Records from a dataset
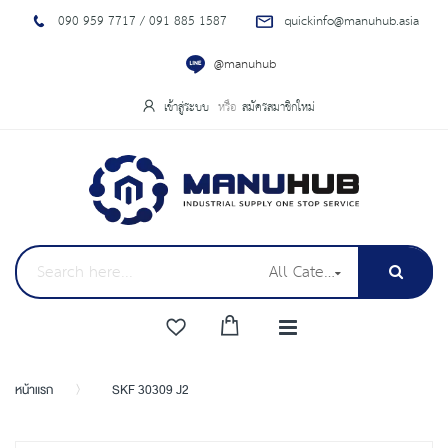
090 959 7717 / 091 885 1587
quickinfo@manuhub.asia
@manuhub
เข้าสู่ระบบ
สมัครสมาชิกใหม่
All Categories
หน้าแรก
SKF 30309 J2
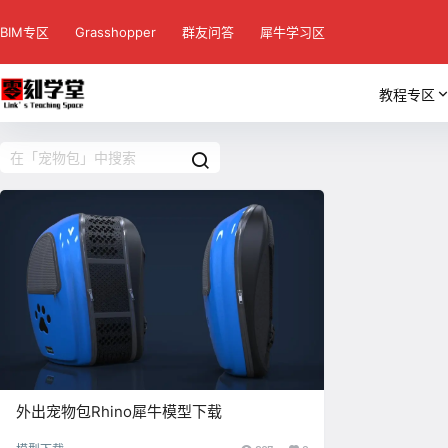
BIM专区
Grasshopper
群友问答
犀牛学习区
教程专区
外出宠物包Rhino犀牛模型下载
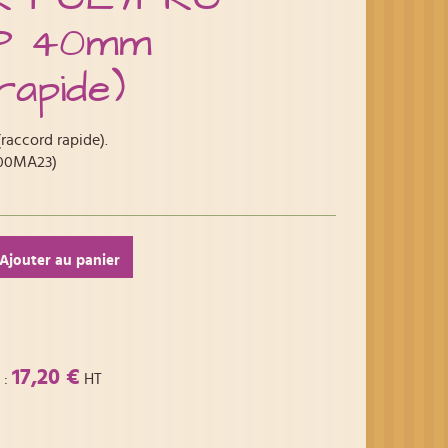
PP 40mm
rapide)
accord rapide).
(00MA23)
Ajouter au panier
17,20 €
:
HT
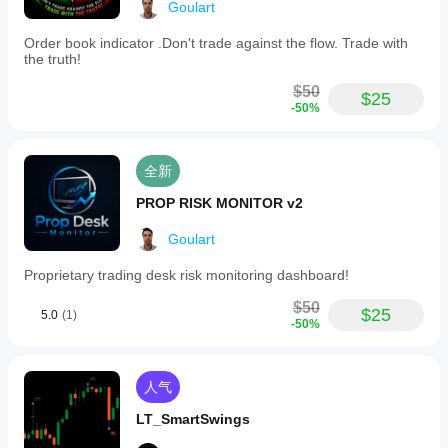
Goulart
Order book indicator .Don't trade against the flow. Trade with
the truth!
$50
$25
-50%
全新
PROP RISK MONITOR v2
Goulart
Proprietary trading desk risk monitoring dashboard!
$50
$25
5.0
(1)
-50%
人气
LT_SmartSwings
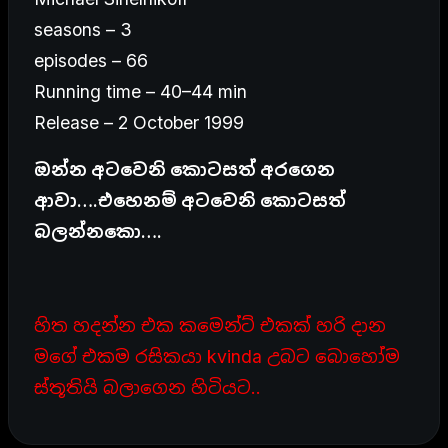
seasons – 3
episodes – 66
Running time – 40–44 min
Release – 2 October 1999
ඔන්න අටවෙනි කොටසත් අරගෙන
ආවා….එහෙනම් අටවෙනි කොටසත්
බලන්නකො….
හිත හදන්න එක කමෙන්ට් එකක් හරි දාන
මගේ එකම රසිකයා kvinda උබට බොහෝම
ස්තූතියි බලාගෙන හිටියට..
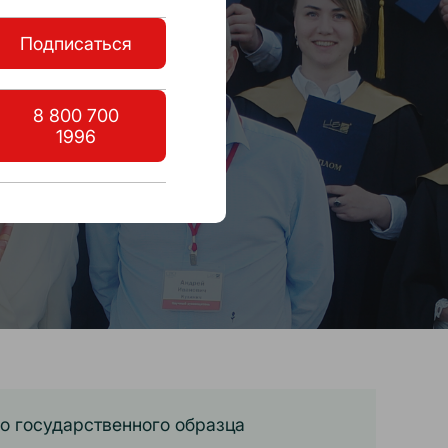
Подписаться
8 800 700
1996
о государственного образца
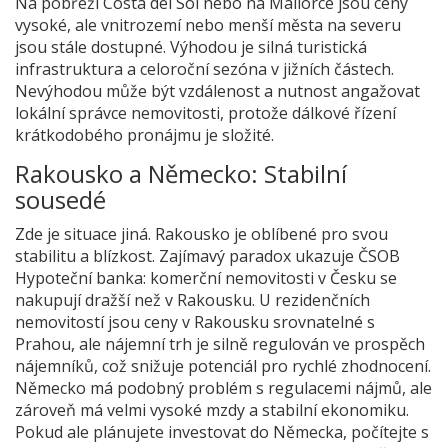
Na pobřeží Costa del Sol nebo na Mallorce jsou ceny
vysoké, ale vnitrozemí nebo menší města na severu
jsou stále dostupné. Výhodou je silná turistická
infrastruktura a celoroční sezóna v jižních částech.
Nevýhodou může být vzdálenost a nutnost angažovat
lokální správce nemovitosti, protože dálkové řízení
krátkodobého pronájmu je složité.
Rakousko a Německo: Stabilní
sousedé
Zde je situace jiná. Rakousko je oblíbené pro svou
stabilitu a blízkost. Zajímavý paradox ukazuje ČSOB
Hypoteční banka: komerční nemovitosti v Česku se
nakupují dražší než v Rakousku. U rezidenčních
nemovitostí jsou ceny v Rakousku srovnatelné s
Prahou, ale nájemní trh je silně regulován ve prospěch
nájemníků, což snižuje potenciál pro rychlé zhodnocení.
Německo má podobný problém s regulacemi nájmů, ale
zároveň má velmi vysoké mzdy a stabilní ekonomiku.
Pokud ale plánujete investovat do Německa, počítejte s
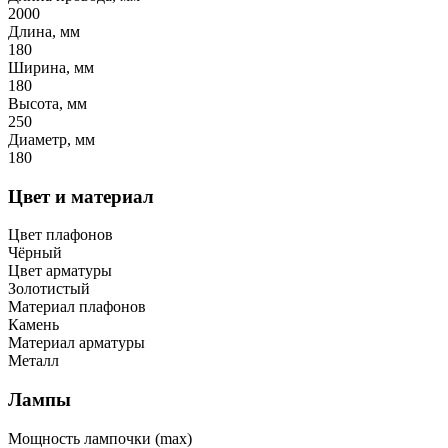
2000
Длина, мм
180
Ширина, мм
180
Высота, мм
250
Диаметр, мм
180
Цвет и материал
Цвет плафонов
Чёрный
Цвет арматуры
Золотистый
Материал плафонов
Камень
Материал арматуры
Металл
Лампы
Мощность лампочки (max)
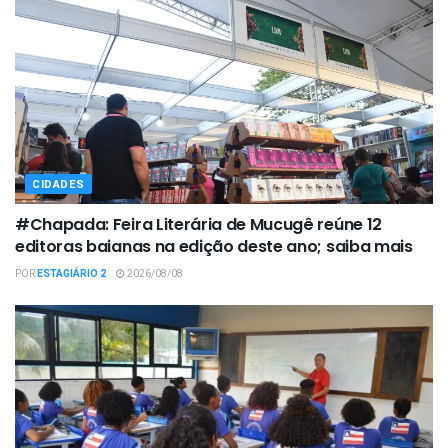
CIDADES
#Chapada: Feira Literária de Mucugê reúne 12
editoras baianas na edição deste ano; saiba mais
POR
ESTAGIÁRIO 2
2026/08/08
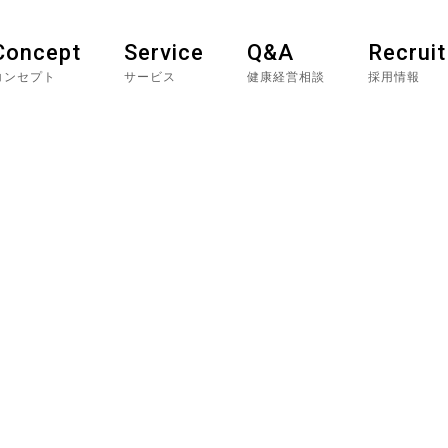
Concept
Service
Q&A
Recruit
コンセプト
サービス
健康経営相談
採用情報
健康経営相談
Q&A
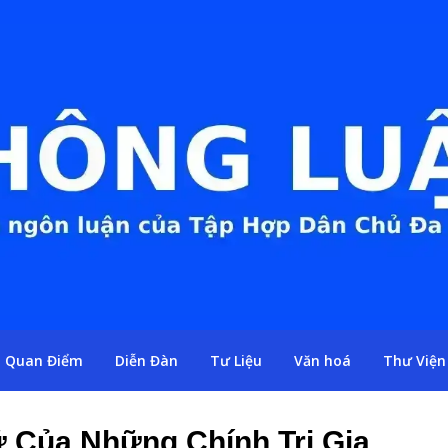
Quan Điểm
Diễn Đàn
Tư Liệu
Văn hoá
Thư Viện
 Của Những Chính Trị Gia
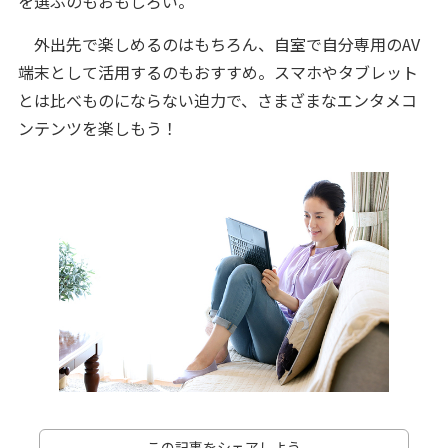
を選ぶのもおもしろい。
外出先で楽しめるのはもちろん、自室で自分専用のAV
端末として活用するのもおすすめ。スマホやタブレット
とは比べものにならない迫力で、さまざまなエンタメコ
ンテンツを楽しもう！
この記事をシェアしよう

Problem statement:
Reproduce every line of text from the entries above without any change, and leave the pictures out.

Exercise solution:
090 959 7717 / 091 885 1587
quickinfo@manuhub.asia
@manuhub
เข้าสู่ระบบ
สมัครสมาชิกใหม่
All Categories
หน้าแรก
SKF 30309 J2
BIM专区
Grasshopper
群友问答
犀牛学习区
教程专区
外出宠物包Rhino犀牛模型下载
PP 40mm
rapide)
accord rapide).
(00MA23)
Ajouter au panier
17,20 €
:
HT
Goulart
Order book indicator .Don't trade against the flow. Trade with
the truth!
$50
$25
-50%
全新
PROP RISK MONITOR v2
Goulart
Proprietary trading desk risk monitoring dashboard!
$50
$25
5.0
(1)
-50%
人气
LT_SmartSwings
seasons – 3
episodes – 66
Running time – 40–44 min
Release – 2 October 1999
ඔන්න අටවෙනි කොටසත් අරගෙන
ආවා….එහෙනම් අටවෙනි කොටසත්
බලන්නකො….
හිත හදන්න එක කමෙන්ට් එකක් හරි දාන
මගේ එකම රසිකයා kvinda උබට බොහෝම
ස්තූතියි බලාගෙන හිටියට..
Подписаться
8 800 700
1996
о государственного образца
Na pobřeží Costa del Sol nebo na Mallorce jsou ceny
vysoké, ale vnitrozemí nebo menší města na severu
jsou stále dostupné. Výhodou je silná turistická
infrastruktura a celoroční sezóna v jižních částech.
Nevýhodou může být vzdálenost a nutnost angažovat
lokální správce nemovitosti, protože dálkové řízení
krátkodobého pronájmu je složité.
Rakousko a Německo: Stabilní
sousedé
Zde je situace jiná. Rakousko je oblíbené pro svou
stabilitu a blízkost. Zajímavý paradox ukazuje ČSOB
Hypoteční banka: komerční nemovitosti v Česku se
nakupují dražší než v Rakousku. U rezidenčních
nemovitostí jsou ceny v Rakousku srovnatelné s
Prahou, ale nájemní trh je silně regulován ve prospěch
nájemníků, což snižuje potenciál pro rychlé zhodnocení.
Německo má podobný problém s regulacemi nájmů, ale
zároveň má velmi vysoké mzdy a stabilní ekonomiku.
Pokud ale plánujete investovat do Německa, počítejte s
2000
Длина, мм
180
Ширина, мм
180
Высота, мм
250
Диаметр, мм
180
Цвет и материал
Цвет плафонов
Чёрный
Цвет арматуры
Золотистый
Материал плафонов
Камень
Материал арматуры
Металл
Лампы
Мощность лампочки (max)
CIDADES
#Chapada: Feira Literária de Mucugê reúne 12
editoras baianas na edição deste ano; saiba mais
POR
ESTAGIÁRIO 2
2026/08/08
Concept
Service
Q&A
Recruit
コンセプト
サービス
健康経営相談
採用情報
健康経営相談
Q&A
Quan Điểm
Diễn Đàn
Tư Liệu
Văn hoá
Thư Viện
 Của Những Chính Trị Gia
を選ぶのもおもしろい。
外出先で楽しめるのはもちろん、自室で自分専用のAV
端末として活用するのもおすすめ。スマホやタブレット
とは比べものにならない迫力で、さまざまなエンタメコ
ンテンツを楽しもう！
この記事をシェアしよう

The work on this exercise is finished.